All this was deemed politically necessary in order to swerve around the forbidden zone of debt and deficit. Plenty on the centre-left, including the Guardian, counselled against this PFI mania. I backed Ken Livingstone for London mayor in 2000 partly because of his stance against a public-private partnership for the tube. But New Labour’s wariness of debt cannot be dismissed.
Proof of the issue’s potency came again in the past decade, as David Cameron and George Osborne won and held power chiefly by declaring Labour unfit for government because the deficit had increased on its watch. It was the Tories’ success in searing this argument into the public consciousness – “Labour crashed the car”; “a country must live within its means”; “if we don’t balance the books, Britain will be the next Greece” – that cleared the ground for austerity.
That policy was as economically illiterate as it was morally unsustainable, insisting that the best way to breathe life into an economy gasping for air was to strangle it tighter. It failed to understand the basic, if counterintuitive, Keynesian truth that it’s in the tough times that you need to spend to kickstart the economy – in the sound expectation that restored growth will bring in the revenues to pay back the money you’ve borrowed. But that essential economic logic could not break through the political fog generated by Cameron and Osborne, aided by decades of rhetoric casting public borrowing as a moral failing.
Perhaps the Carillion failure will at last shatter that taboo. With impeccable timing, the National Audit Office this week estimated that taxpayers would end up paying £200bn in charges for projects funded via PFI over the next 25 years – meaning we’ll pay 40% more than if the Treasury had stumped up the cash directly. The evidence could not be clearer. In their desperation to avoid the appearance of borrowing, governments have ended up costing us dearly.
In fairness to Brown and Blair, even Keynes disapproved of excess borrowing when times are good (as they were in the early New Labour years), and interest rates weren’t as low then as they are now. But today, as for the last eight years, there’s no such excuse. UK government borrowing has cost, and continues to cost, close to zero.

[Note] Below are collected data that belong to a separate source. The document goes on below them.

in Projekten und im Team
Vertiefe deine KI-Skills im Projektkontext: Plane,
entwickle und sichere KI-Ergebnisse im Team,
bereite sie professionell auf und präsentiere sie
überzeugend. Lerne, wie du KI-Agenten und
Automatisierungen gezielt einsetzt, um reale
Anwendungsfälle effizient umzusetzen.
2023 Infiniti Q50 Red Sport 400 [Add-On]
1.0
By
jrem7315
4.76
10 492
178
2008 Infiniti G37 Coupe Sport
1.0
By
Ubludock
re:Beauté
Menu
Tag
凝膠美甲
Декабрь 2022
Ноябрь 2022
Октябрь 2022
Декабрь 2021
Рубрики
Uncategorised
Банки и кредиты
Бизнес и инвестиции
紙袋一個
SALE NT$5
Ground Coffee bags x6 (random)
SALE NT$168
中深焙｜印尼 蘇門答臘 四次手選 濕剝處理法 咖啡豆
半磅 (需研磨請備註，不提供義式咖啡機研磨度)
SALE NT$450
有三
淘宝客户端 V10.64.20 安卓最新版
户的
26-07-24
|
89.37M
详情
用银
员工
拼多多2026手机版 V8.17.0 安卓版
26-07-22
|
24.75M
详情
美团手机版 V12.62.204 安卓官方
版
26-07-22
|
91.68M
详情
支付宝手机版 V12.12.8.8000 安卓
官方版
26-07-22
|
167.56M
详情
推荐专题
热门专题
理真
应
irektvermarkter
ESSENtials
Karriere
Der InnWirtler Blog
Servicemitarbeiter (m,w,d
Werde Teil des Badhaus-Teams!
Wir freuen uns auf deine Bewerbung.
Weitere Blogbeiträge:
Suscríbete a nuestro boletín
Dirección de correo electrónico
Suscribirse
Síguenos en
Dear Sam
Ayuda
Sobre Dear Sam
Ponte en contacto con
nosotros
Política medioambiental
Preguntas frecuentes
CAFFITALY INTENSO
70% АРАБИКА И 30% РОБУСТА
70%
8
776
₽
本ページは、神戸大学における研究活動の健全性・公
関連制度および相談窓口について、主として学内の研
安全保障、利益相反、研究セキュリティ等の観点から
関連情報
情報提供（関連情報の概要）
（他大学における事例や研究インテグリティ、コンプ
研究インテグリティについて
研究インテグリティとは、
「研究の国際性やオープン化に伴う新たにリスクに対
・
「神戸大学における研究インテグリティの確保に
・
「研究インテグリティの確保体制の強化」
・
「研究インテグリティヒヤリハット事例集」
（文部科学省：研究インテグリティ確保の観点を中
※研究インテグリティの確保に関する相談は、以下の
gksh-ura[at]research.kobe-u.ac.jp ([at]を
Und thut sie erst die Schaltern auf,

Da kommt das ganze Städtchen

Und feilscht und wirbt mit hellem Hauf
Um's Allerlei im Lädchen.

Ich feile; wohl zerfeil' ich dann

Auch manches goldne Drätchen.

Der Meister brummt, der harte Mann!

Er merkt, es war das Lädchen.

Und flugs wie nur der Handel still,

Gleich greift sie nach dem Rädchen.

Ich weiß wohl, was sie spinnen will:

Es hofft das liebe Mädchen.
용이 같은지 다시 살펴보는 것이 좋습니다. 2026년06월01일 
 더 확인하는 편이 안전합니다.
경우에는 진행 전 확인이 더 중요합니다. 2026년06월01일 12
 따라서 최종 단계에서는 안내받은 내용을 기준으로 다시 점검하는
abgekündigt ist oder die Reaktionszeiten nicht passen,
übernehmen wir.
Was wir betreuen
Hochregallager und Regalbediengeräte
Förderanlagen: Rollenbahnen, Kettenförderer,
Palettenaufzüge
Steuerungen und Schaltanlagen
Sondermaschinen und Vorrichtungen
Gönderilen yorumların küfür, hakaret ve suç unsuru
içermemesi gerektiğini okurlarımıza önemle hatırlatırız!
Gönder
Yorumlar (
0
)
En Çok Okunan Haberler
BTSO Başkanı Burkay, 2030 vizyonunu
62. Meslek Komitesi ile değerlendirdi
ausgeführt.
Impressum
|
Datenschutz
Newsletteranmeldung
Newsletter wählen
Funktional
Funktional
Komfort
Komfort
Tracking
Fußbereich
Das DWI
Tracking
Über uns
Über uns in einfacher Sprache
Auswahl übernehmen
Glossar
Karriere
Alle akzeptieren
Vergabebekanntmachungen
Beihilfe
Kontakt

All this should open up new political space. True, you can’t run huge budget deficits for ever, but Labour’s current leaders can propose borrowing on a huge scale without the timidity that cramped their predecessors, confident that they need only point to the likes of Carillion to illustrate what happens when governments try to skirt around their inevitable need to spend money on the public realm. It’s not much of a consolation, but perhaps this massive corporate failure will help destroy the failed thinking that paved the way to disaster.